From there, with fascinating anecdotes of the author's own experiences, Krakauer guides us on his own personal journey--his physical challenges and struggles as well as the emotional suffering of the climb, the deaths, the survival and the flashbacks that continue to haunt him to this day.
As with all personal accounts, there's always another side to the story and "Into Thin Air" is no exception. At the end of the book in postscript, the author includes notes about literary attacks, many of which he defends successfully; and sorrowful, some quite angry, responses from members of the families of those who lost their lives. I can't imagine what Krakauer must have lived through and his continuing nightmare about that disastrous day more than 20 years ago.
A must read for those interested in attempts to summit Everest and to bear witness to the perseverance, sacrifice and steadfast determination that possesses intrepid explorers and drives them to stand on top of the world. Remember, reaching the summit is only half the journey and 80% of the Everest fatalities occur on the way back down.

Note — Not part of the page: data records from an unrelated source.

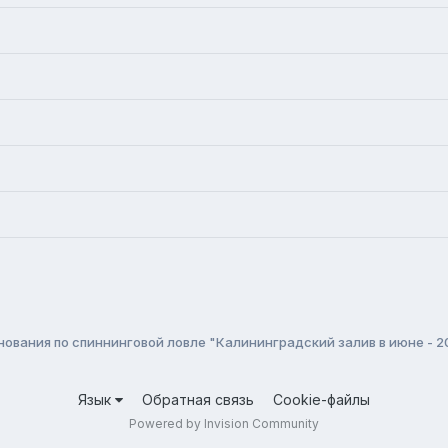
ования по спиннинговой ловле "Калининградский залив в июне - 2
Язык
Обратная связь
Cookie-файлы
Powered by Invision Community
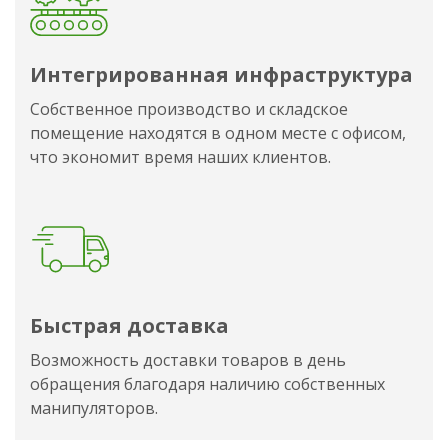
Интегрированная инфраструктура
Собственное производство и складское
помещение находятся в одном месте с офисом,
что экономит время наших клиентов.
Быстрая доставка
Возможность доставки товаров в день
обращения благодаря наличию собственных
манипуляторов.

I found the book compelling from the get-go, and downright gripping at times. He did a good job of piecing together where the various actors were on the mountain at pivotal moments of the final ascent and descent to and from the summit.
My only beef: Could've benefited from more photos, e.g. Some of the other major characters in the story (The rich, deletente, Sandy Pittman; The guides and clients of the expedition; the members of the other expeditions [the Taiwanese team, the South Africans]...and especially THE SHERPAS! Why no photos of the SHERPAS?).
I've never climbed a mountain, yet at times Krakauer had me gasping for air.